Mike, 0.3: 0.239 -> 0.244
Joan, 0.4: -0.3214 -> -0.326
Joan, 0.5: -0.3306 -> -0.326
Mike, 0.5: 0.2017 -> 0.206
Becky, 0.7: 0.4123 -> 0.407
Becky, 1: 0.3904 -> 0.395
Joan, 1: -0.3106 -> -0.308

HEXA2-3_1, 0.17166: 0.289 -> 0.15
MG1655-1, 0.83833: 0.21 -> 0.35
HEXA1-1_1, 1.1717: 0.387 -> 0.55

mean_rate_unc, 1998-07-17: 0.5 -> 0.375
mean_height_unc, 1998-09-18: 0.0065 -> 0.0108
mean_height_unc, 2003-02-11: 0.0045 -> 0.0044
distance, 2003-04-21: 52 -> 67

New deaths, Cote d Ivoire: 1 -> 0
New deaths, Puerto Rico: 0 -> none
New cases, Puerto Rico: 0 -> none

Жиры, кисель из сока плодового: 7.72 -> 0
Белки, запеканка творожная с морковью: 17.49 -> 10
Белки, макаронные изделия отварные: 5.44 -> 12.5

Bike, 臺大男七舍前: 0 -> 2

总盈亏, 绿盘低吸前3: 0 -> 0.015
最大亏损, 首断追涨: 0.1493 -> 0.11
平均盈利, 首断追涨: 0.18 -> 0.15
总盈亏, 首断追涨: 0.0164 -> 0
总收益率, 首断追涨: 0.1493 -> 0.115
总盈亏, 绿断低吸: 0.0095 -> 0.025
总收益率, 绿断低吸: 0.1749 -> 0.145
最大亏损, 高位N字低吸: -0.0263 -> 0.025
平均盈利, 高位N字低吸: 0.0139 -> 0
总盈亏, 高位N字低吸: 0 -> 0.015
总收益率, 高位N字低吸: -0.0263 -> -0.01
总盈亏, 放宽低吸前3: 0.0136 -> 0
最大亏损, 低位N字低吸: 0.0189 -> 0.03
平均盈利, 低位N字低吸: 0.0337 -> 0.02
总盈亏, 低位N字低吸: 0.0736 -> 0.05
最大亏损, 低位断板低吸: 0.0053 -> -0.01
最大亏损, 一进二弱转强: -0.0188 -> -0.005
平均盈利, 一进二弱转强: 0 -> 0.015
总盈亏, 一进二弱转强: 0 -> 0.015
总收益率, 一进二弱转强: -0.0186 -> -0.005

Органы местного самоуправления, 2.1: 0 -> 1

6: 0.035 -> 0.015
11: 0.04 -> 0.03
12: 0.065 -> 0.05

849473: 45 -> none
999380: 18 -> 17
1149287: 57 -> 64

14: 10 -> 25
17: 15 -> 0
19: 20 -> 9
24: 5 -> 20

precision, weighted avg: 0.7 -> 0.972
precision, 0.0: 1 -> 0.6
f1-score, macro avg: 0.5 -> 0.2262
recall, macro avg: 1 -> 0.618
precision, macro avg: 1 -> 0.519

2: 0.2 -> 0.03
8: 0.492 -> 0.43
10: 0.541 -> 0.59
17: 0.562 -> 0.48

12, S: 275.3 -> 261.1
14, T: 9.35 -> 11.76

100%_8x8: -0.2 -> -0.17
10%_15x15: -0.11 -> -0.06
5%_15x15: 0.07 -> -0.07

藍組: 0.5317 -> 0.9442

» **REQUEST**: The answer must be the full data, repeated word for word.

» **THE ANSWER**:
Mike, 0.3: 0.239 -> 0.244
Joan, 0.4: -0.3214 -> -0.326
Joan, 0.5: -0.3306 -> -0.326
Mike, 0.5: 0.2017 -> 0.206
Becky, 0.7: 0.4123 -> 0.407
Becky, 1: 0.3904 -> 0.395
Joan, 1: -0.3106 -> -0.308

HEXA2-3_1, 0.17166: 0.289 -> 0.15
MG1655-1, 0.83833: 0.21 -> 0.35
HEXA1-1_1, 1.1717: 0.387 -> 0.55

mean_rate_unc, 1998-07-17: 0.5 -> 0.375
mean_height_unc, 1998-09-18: 0.0065 -> 0.0108
mean_height_unc, 2003-02-11: 0.0045 -> 0.0044
distance, 2003-04-21: 52 -> 67

New deaths, Cote d Ivoire: 1 -> 0
New deaths, Puerto Rico: 0 -> none
New cases, Puerto Rico: 0 -> none

Жиры, кисель из сока плодового: 7.72 -> 0
Белки, запеканка творожная с морковью: 17.49 -> 10
Белки, макаронные изделия отварные: 5.44 -> 12.5

Bike, 臺大男七舍前: 0 -> 2

总盈亏, 绿盘低吸前3: 0 -> 0.015
最大亏损, 首断追涨: 0.1493 -> 0.11
平均盈利, 首断追涨: 0.18 -> 0.15
总盈亏, 首断追涨: 0.0164 -> 0
总收益率, 首断追涨: 0.1493 -> 0.115
总盈亏, 绿断低吸: 0.0095 -> 0.025
总收益率, 绿断低吸: 0.1749 -> 0.145
最大亏损, 高位N字低吸: -0.0263 -> 0.025
平均盈利, 高位N字低吸: 0.0139 -> 0
总盈亏, 高位N字低吸: 0 -> 0.015
总收益率, 高位N字低吸: -0.0263 -> -0.01
总盈亏, 放宽低吸前3: 0.0136 -> 0
最大亏损, 低位N字低吸: 0.0189 -> 0.03
平均盈利, 低位N字低吸: 0.0337 -> 0.02
总盈亏, 低位N字低吸: 0.0736 -> 0.05
最大亏损, 低位断板低吸: 0.0053 -> -0.01
最大亏损, 一进二弱转强: -0.0188 -> -0.005
平均盈利, 一进二弱转强: 0 -> 0.015
总盈亏, 一进二弱转强: 0 -> 0.015
总收益率, 一进二弱转强: -0.0186 -> -0.005

Органы местного самоуправления, 2.1: 0 -> 1

6: 0.035 -> 0.015
11: 0.04 -> 0.03
12: 0.065 -> 0.05

849473: 45 -> none
999380: 18 -> 17
1149287: 57 -> 64

14: 10 -> 25
17: 15 -> 0
19: 20 -> 9
24: 5 -> 20

precision, weighted avg: 0.7 -> 0.972
precision, 0.0: 1 -> 0.6
f1-score, macro avg: 0.5 -> 0.2262
recall, macro avg: 1 -> 0.618
precision, macro avg: 1 -> 0.519

2: 0.2 -> 0.03
8: 0.492 -> 0.43
10: 0.541 -> 0.59
17: 0.562 -> 0.48

12, S: 275.3 -> 261.1
14, T: 9.35 -> 11.76

100%_8x8: -0.2 -> -0.17
10%_15x15: -0.11 -> -0.06
5%_15x15: 0.07 -> -0.07

藍組: 0.5317 -> 0.9442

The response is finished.